::: Information

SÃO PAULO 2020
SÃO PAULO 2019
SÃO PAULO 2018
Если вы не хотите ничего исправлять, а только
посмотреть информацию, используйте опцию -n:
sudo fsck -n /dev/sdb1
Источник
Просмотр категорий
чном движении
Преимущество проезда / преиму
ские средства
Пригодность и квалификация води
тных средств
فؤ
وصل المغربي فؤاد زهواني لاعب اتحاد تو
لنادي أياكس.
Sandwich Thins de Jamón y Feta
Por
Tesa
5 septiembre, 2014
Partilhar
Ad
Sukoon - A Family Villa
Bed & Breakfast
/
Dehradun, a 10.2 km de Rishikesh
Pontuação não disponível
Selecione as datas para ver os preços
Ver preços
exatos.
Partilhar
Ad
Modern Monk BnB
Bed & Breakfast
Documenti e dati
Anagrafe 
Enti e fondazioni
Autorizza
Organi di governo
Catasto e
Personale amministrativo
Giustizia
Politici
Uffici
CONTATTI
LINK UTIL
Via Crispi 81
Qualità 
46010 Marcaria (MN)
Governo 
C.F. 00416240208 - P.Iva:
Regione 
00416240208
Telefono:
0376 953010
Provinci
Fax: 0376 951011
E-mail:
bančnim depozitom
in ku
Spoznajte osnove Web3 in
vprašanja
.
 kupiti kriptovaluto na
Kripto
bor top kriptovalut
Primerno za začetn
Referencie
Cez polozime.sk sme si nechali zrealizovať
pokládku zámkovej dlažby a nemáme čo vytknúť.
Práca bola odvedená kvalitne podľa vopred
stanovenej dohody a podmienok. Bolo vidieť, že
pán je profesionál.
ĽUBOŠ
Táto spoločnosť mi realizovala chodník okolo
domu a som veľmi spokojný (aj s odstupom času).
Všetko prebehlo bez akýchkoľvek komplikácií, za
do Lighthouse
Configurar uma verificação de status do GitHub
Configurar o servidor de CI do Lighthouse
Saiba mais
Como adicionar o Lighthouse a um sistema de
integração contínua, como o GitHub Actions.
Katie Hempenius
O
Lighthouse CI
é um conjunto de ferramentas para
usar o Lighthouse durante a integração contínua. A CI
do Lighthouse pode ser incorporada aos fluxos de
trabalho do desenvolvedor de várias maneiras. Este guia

::::::

Exercise description.
Please copy, word for word, every line from the first line of the records through the line containing "domu a som veľmi", with both of those lines included and nothing else.

Output for this exercise.
SÃO PAULO 2020
SÃO PAULO 2019
SÃO PAULO 2018
Если вы не хотите ничего исправлять, а только
посмотреть информацию, используйте опцию -n:
sudo fsck -n /dev/sdb1
Источник
Просмотр категорий
чном движении
Преимущество проезда / преиму
ские средства
Пригодность и квалификация води
тных средств
فؤ
وصل المغربي فؤاد زهواني لاعب اتحاد تو
لنادي أياكس.
Sandwich Thins de Jamón y Feta
Por
Tesa
5 septiembre, 2014
Partilhar
Ad
Sukoon - A Family Villa
Bed & Breakfast
/
Dehradun, a 10.2 km de Rishikesh
Pontuação não disponível
Selecione as datas para ver os preços
Ver preços
exatos.
Partilhar
Ad
Modern Monk BnB
Bed & Breakfast
Documenti e dati
Anagrafe 
Enti e fondazioni
Autorizza
Organi di governo
Catasto e
Personale amministrativo
Giustizia
Politici
Uffici
CONTATTI
LINK UTIL
Via Crispi 81
Qualità 
46010 Marcaria (MN)
Governo 
C.F. 00416240208 - P.Iva:
Regione 
00416240208
Telefono:
0376 953010
Provinci
Fax: 0376 951011
E-mail:
bančnim depozitom
in ku
Spoznajte osnove Web3 in
vprašanja
.
 kupiti kriptovaluto na
Kripto
bor top kriptovalut
Primerno za začetn
Referencie
Cez polozime.sk sme si nechali zrealizovať
pokládku zámkovej dlažby a nemáme čo vytknúť.
Práca bola odvedená kvalitne podľa vopred
stanovenej dohody a podmienok. Bolo vidieť, že
pán je profesionál.
ĽUBOŠ
Táto spoločnosť mi realizovala chodník okolo
domu a som veľmi spokojný (aj s odstupom času).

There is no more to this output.